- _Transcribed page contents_

------------------------

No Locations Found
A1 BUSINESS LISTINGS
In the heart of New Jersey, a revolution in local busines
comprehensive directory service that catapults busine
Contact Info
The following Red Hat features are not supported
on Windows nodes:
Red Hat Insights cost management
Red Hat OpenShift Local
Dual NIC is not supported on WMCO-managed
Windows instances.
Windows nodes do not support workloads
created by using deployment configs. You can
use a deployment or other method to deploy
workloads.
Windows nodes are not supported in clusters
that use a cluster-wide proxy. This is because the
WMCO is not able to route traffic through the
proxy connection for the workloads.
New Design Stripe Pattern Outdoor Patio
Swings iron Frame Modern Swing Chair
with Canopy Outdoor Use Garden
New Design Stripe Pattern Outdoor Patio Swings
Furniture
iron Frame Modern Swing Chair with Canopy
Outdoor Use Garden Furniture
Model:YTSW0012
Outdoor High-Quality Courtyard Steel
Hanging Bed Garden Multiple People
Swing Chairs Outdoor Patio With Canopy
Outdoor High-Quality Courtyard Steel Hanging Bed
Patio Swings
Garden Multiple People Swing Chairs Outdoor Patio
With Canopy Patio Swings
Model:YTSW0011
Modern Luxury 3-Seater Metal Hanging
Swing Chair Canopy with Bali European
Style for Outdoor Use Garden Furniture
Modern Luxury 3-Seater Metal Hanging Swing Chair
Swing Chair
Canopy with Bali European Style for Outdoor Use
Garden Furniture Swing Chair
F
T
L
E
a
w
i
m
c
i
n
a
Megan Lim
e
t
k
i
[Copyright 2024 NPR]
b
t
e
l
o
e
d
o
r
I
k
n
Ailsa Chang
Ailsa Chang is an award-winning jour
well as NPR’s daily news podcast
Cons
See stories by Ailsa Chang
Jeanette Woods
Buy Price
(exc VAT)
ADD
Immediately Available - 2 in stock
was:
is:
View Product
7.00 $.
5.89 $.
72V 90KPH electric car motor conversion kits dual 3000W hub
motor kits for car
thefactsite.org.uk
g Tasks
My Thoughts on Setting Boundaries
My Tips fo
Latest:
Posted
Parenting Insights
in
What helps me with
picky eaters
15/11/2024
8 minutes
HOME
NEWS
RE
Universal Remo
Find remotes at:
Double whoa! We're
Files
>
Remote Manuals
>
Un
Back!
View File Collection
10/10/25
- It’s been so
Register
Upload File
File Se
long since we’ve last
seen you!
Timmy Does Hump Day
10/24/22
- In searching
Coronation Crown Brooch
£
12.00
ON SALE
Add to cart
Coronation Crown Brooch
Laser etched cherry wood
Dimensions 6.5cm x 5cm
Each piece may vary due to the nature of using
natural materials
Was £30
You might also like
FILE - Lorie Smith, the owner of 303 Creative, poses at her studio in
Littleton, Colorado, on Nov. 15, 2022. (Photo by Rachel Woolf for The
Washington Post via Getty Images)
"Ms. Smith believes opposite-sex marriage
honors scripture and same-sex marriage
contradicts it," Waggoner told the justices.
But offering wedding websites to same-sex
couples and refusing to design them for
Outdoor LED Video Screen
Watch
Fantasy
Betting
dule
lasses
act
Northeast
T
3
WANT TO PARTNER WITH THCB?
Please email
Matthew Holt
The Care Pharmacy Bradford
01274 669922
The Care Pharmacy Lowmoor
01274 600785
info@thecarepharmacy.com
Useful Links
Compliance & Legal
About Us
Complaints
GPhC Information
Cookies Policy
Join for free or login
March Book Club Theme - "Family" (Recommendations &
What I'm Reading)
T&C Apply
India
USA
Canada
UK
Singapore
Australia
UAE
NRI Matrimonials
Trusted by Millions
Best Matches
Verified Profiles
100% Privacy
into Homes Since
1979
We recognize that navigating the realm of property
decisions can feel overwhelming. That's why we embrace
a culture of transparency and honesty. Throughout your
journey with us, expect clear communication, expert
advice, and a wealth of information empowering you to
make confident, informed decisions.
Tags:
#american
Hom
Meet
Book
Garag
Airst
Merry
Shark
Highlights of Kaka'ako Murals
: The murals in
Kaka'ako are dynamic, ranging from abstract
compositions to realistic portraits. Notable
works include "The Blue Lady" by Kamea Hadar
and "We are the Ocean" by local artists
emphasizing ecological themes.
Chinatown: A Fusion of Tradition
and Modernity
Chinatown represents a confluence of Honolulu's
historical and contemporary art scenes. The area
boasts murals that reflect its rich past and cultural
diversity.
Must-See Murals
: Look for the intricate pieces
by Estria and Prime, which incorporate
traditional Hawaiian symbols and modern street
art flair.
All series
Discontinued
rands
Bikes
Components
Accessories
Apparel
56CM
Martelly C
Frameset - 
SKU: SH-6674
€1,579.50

------------------------

- _WHAT YOU SHOULD DO_
Scan the entries above and return each line that holds "Multiple".

- _FINAL ANSWER_
Hanging Bed Garden Multiple People
Garden Multiple People Swing Chairs Outdoor Patio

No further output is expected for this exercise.